— Problem to solve —
Reproduce the material below, substituting "extrinsics line" for every occurrence of "pose line" and leaving everything else unchanged.

___ The input ___

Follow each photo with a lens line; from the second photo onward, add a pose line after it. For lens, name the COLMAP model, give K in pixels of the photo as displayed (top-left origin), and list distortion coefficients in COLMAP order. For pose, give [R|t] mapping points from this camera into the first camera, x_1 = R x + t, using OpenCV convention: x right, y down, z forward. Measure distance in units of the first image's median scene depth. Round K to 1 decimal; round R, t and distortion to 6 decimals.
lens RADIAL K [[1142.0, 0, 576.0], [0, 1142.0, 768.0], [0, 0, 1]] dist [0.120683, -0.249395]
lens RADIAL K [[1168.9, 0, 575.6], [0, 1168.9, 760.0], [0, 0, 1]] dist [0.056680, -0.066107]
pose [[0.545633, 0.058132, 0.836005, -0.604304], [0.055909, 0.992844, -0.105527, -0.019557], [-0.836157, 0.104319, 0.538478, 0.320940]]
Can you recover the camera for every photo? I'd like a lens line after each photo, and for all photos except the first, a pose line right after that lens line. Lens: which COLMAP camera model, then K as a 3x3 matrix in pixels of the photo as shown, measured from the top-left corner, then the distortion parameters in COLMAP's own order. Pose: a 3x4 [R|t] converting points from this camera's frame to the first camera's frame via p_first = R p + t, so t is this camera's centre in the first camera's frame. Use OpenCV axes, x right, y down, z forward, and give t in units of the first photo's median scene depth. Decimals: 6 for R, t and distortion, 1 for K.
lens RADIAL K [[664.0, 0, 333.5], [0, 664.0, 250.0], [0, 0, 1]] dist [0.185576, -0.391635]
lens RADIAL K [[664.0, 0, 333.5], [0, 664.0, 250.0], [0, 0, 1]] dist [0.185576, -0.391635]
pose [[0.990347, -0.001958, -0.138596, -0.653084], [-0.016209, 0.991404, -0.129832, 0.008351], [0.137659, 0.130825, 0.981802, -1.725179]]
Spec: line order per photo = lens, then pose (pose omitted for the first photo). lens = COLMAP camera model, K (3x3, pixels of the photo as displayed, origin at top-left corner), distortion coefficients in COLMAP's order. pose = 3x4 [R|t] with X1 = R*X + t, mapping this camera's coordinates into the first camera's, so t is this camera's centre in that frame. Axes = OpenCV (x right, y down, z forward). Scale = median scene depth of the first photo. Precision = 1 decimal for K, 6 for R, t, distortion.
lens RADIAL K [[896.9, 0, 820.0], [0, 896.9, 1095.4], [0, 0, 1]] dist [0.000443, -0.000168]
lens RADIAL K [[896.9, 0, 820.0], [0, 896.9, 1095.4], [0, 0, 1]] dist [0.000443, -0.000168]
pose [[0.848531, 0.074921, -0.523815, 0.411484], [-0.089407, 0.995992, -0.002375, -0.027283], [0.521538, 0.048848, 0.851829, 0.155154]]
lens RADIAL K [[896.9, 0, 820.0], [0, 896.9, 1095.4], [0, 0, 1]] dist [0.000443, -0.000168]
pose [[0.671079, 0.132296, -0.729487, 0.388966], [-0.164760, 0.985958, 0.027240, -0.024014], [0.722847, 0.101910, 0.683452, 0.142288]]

___

— Solution —
Follow each photo with a lens line; from the second photo onward, add a extrinsics line after it. For lens, name the COLMAP model, give K in pixels of the photo as displayed (top-left origin), and list distortion coefficients in COLMAP order. For pose, give [R|t] mapping points from this camera into the first camera, x_1 = R x + t, using OpenCV convention: x right, y down, z forward. Measure distance in units of the first image's median scene depth. Round K to 1 decimal; round R, t and distortion to 6 decimals.
lens RADIAL K [[1142.0, 0, 576.0], [0, 1142.0, 768.0], [0, 0, 1]] dist [0.120683, -0.249395]
lens RADIAL K [[1168.9, 0, 575.6], [0, 1168.9, 760.0], [0, 0, 1]] dist [0.056680, -0.066107]
pose [[0.545633, 0.058132, 0.836005, -0.604304], [0.055909, 0.992844, -0.105527, -0.019557], [-0.836157, 0.104319, 0.538478, 0.320940]]
Can you recover the camera for every photo? I'd like a lens line after each photo, and for all photos except the first, a extrinsics line right after that lens line. Lens: which COLMAP camera model, then K as a 3x3 matrix in pixels of the photo as shown, measured from the top-left corner, then the distortion parameters in COLMAP's own order. Pose: a 3x4 [R|t] converting points from this camera's frame to the first camera's frame via p_first = R p + t, so t is this camera's centre in the first camera's frame. Use OpenCV axes, x right, y down, z forward, and give t in units of the first photo's median scene depth. Decimals: 6 for R, t and distortion, 1 for K.
lens RADIAL K [[664.0, 0, 333.5], [0, 664.0, 250.0], [0, 0, 1]] dist [0.185576, -0.391635]
lens RADIAL K [[664.0, 0, 333.5], [0, 664.0, 250.0], [0, 0, 1]] dist [0.185576, -0.391635]
pose [[0.990347, -0.001958, -0.138596, -0.653084], [-0.016209, 0.991404, -0.129832, 0.008351], [0.137659, 0.130825, 0.981802, -1.725179]]
Spec: line order per photo = lens, then pose (pose omitted for the first photo). lens = COLMAP camera model, K (3x3, pixels of the photo as displayed, origin at top-left corner), distortion coefficients in COLMAP's order. pose = 3x4 [R|t] with X1 = R*X + t, mapping this camera's coordinates into the first camera's, so t is this camera's centre in that frame. Axes = OpenCV (x right, y down, z forward). Scale = median scene depth of the first photo. Precision = 1 decimal for K, 6 for R, t, distortion.
lens RADIAL K [[896.9, 0, 820.0], [0, 896.9, 1095.4], [0, 0, 1]] dist [0.000443, -0.000168]
lens RADIAL K [[896.9, 0, 820.0], [0, 896.9, 1095.4], [0, 0, 1]] dist [0.000443, -0.000168]
pose [[0.848531, 0.074921, -0.523815, 0.411484], [-0.089407, 0.995992, -0.002375, -0.027283], [0.521538, 0.048848, 0.851829, 0.155154]]
lens RADIAL K [[896.9, 0, 820.0], [0, 896.9, 1095.4], [0, 0, 1]] dist [0.000443, -0.000168]
pose [[0.671079, 0.132296, -0.729487, 0.388966], [-0.164760, 0.985958, 0.027240, -0.024014], [0.722847, 0.101910, 0.683452, 0.142288]]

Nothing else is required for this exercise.